The chain of harms women suffer in the sex industry have been well documented. Moreover, these harms are not unfortunate ‘byproducts,’ but are central to the value (sexual pleasure) to the user. The more brutal, cruel, and violent the ‘sex’ act, the more the users feel as though they got their money’s worth. Once in the revolving door of the commercial sex-industry, the women often end up even poorer than when they started.
Lack of health care benefits means that women have to pay out of pocket for treating STIs, bodily injury, and PTSD. The former Adult Industry Medical Health Care Association, which was the Los Angeles-based voluntary organization in charge of testing porn performers, had a list on their website of possible injuries and diseases to which porn performers were prone. These included HIV; rectal and throat gonorrhea; tearing of the throat, vagina, and anus; and chlamydia of the eye. Not your everyday workplace ailments, unless, of course, you are being prostituted, on or off camera.
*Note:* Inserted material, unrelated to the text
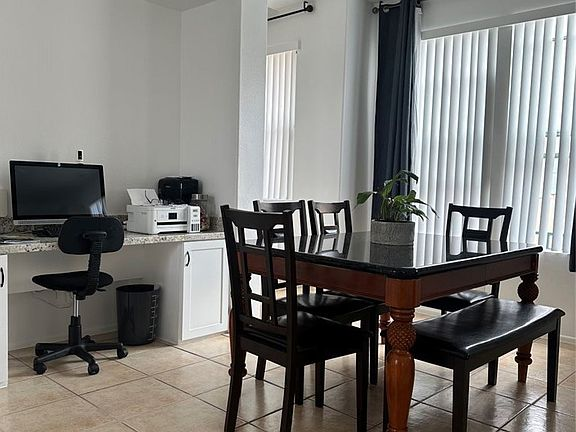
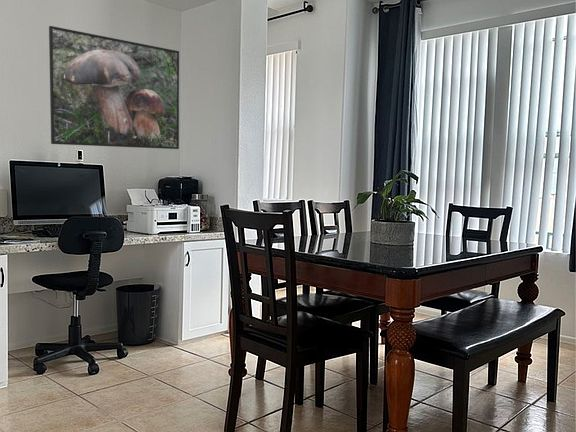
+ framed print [48,25,180,150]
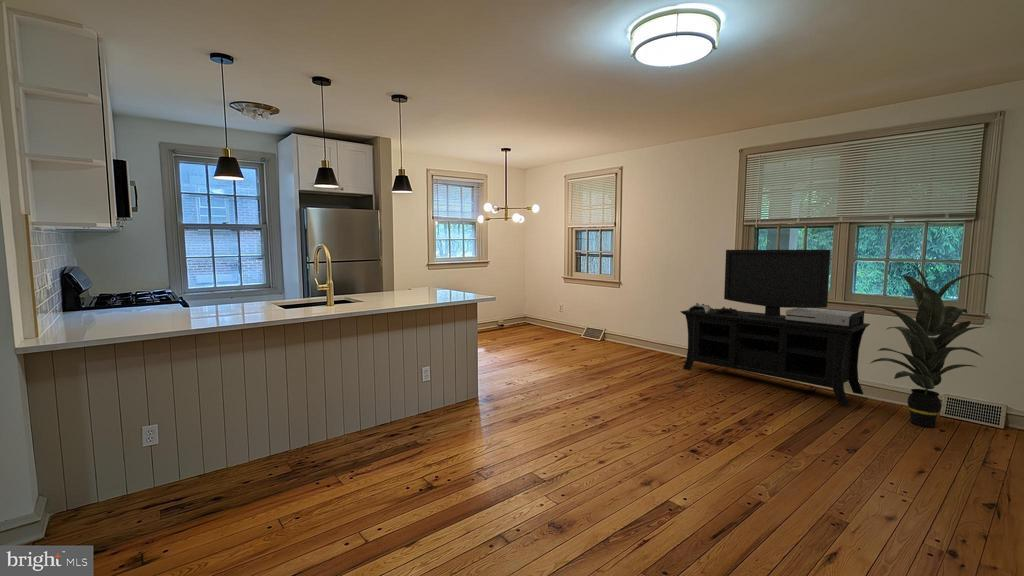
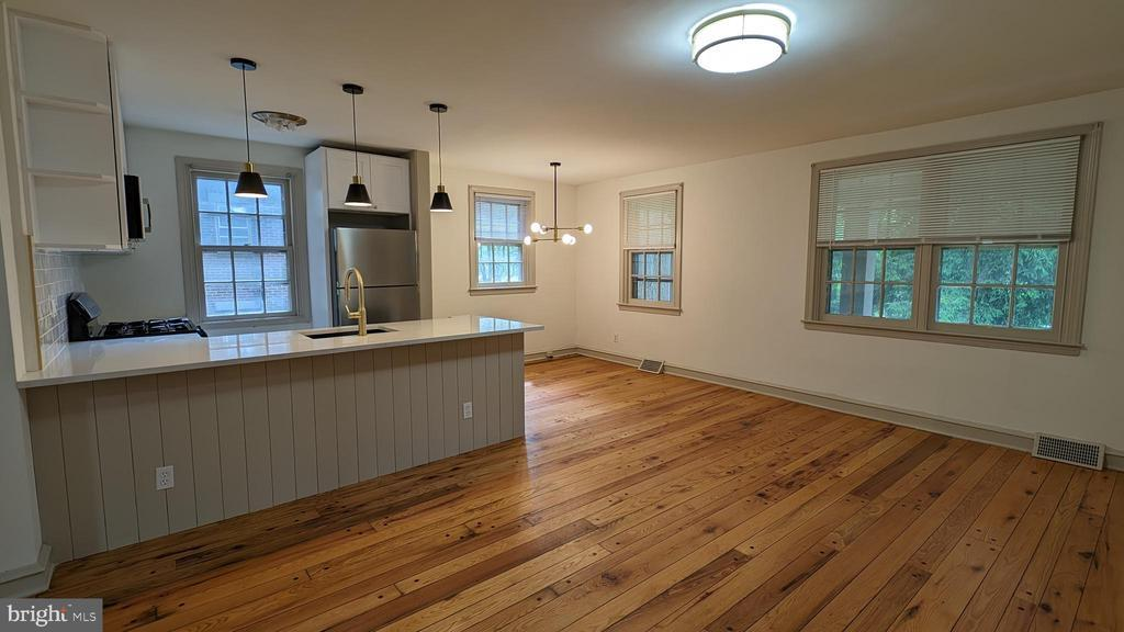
- indoor plant [862,262,994,428]
- media console [679,249,871,406]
The distribution end of the harm chain for pornography used to look very different from prostitution and stripping. Pornography requires an ecosystem of websites, producers, directors, filmmakers, webmasters, web-based payment systems, and distribution networks. Prostitution and stripping, on the other hand, were typically a more low-tech and leaner harm chain, in which production and consumption were two aspects of the same sexual act— the buying and selling of women.
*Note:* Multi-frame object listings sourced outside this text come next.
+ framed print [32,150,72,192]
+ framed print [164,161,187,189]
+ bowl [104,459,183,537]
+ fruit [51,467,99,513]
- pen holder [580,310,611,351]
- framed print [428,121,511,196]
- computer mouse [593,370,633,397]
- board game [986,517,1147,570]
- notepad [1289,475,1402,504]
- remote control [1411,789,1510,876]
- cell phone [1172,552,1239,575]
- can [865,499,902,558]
Today, pornography, prostitution, and stripping are becoming even more inseparable with the growing popularity of sex camming, where (mostly) women livestream sex acts for men who pay for private shows. One of the most popular sex-camming sites is Chaturbate, with an estimated 18.5 million unique visitors just in the US. Chaturbate, like the other sex-camming platforms, plays the role of pimp by taking 50 per cent of the women’s earnings. It also has a ‘referral’ system where affiliates receive $50 per ‘model’ who signs up via the affiliate site, thus using multi-level marketing techniques to expand the chain of pimps. Another popular camming site is OnlyFans, where ‘content creators’ earn on average, according to one statistic, only $151 a month.
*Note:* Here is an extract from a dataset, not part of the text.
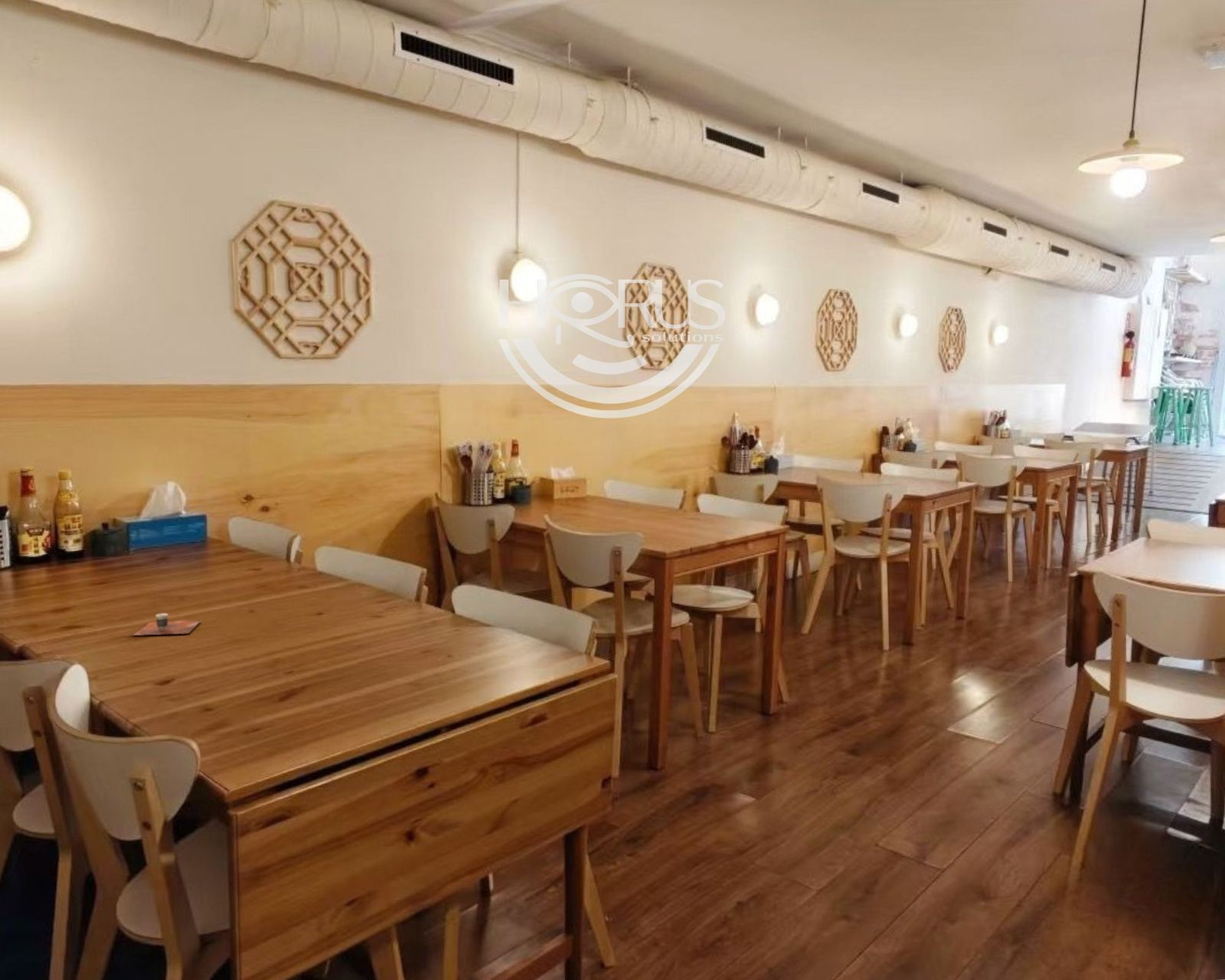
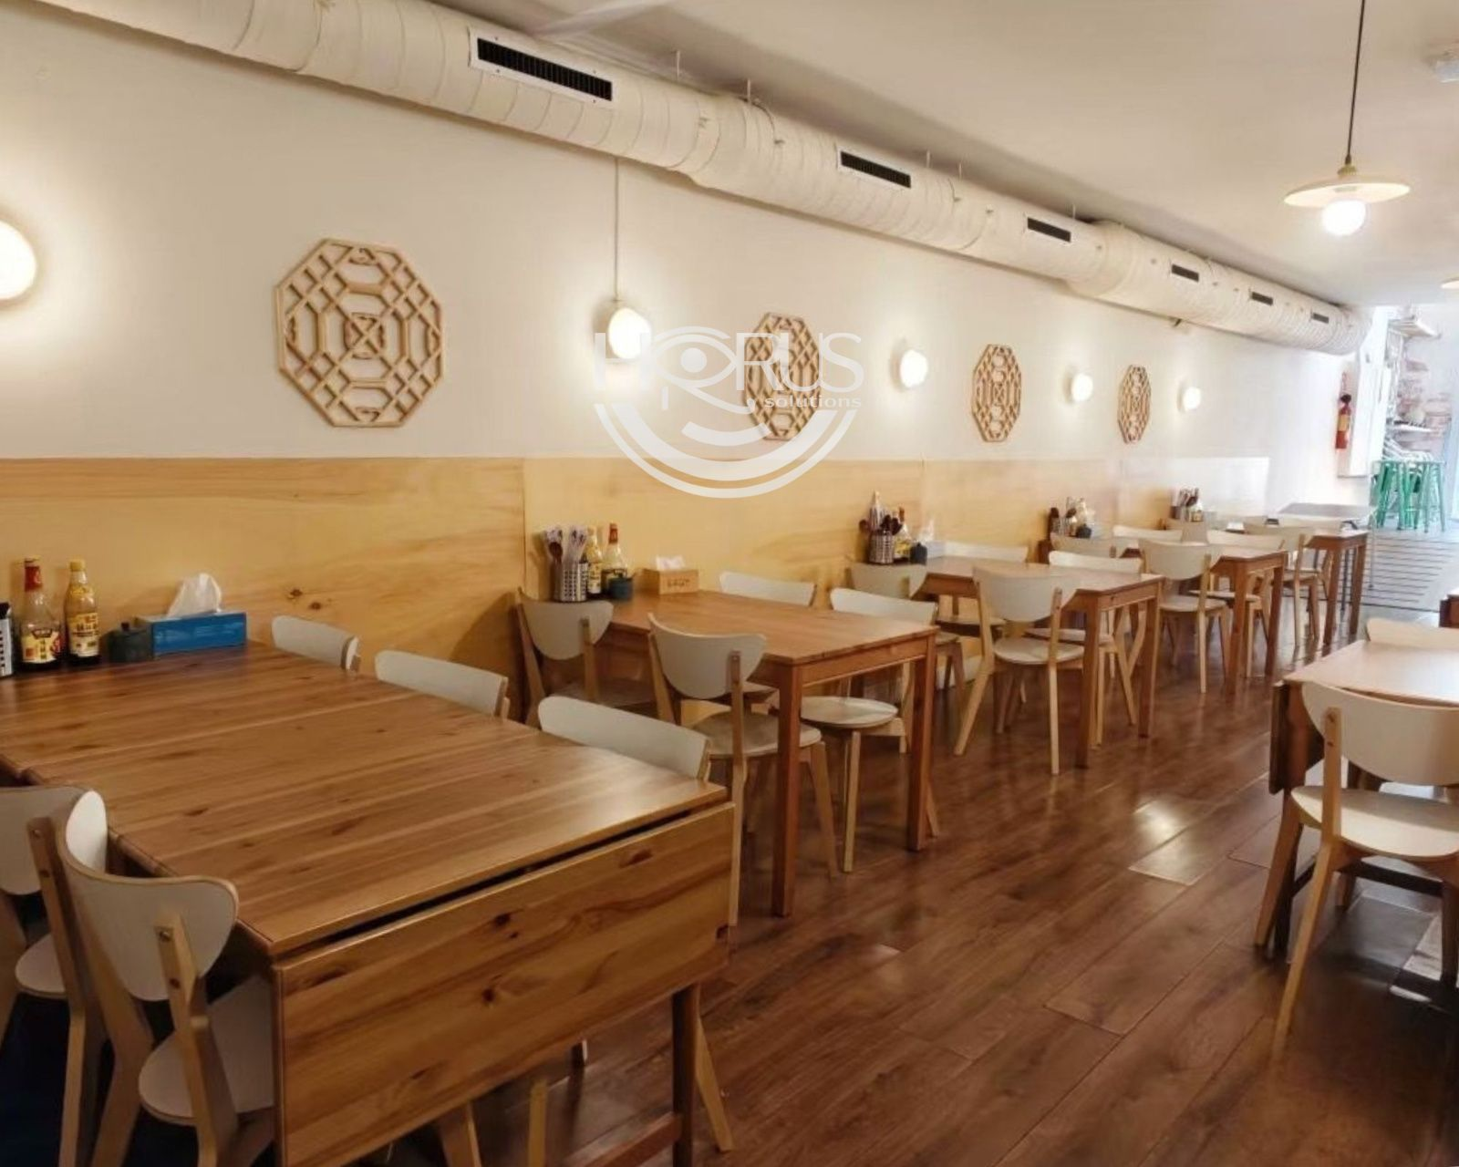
- cup [132,612,201,636]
The concept of harm chains is generally used to suggest how harms from making and distributing products such as clothes and coffee can be reduced or minimized. None of these suggestions on how to reduce harm apply to the commercial sex industry. The very nature of this industry is to create harm on the micro level – to the women’s and girls’ bodies – and on the macro level, the normalization, glorification, and monetization of sexual violence. The sex industry inherently and irredeemably reinforces a culture and economy that victimizes and subordinates women and girls. The only way to stop the harm chain is to regulate the sex industry out of existence. Only this will enable women and girls to live a full life in which their civil and human rights are fully valued.
Dr Gail Dines is a Professor Emerita of Sociology and Women’s Studies and the President of Culture Reframed, a research-driven non-profit dedicated to building resilience and resistance in young people to porn culture. She is the author of Pornland: How porn has Hijacked our Sexuality (Beacon Press), which has been translated into five languages.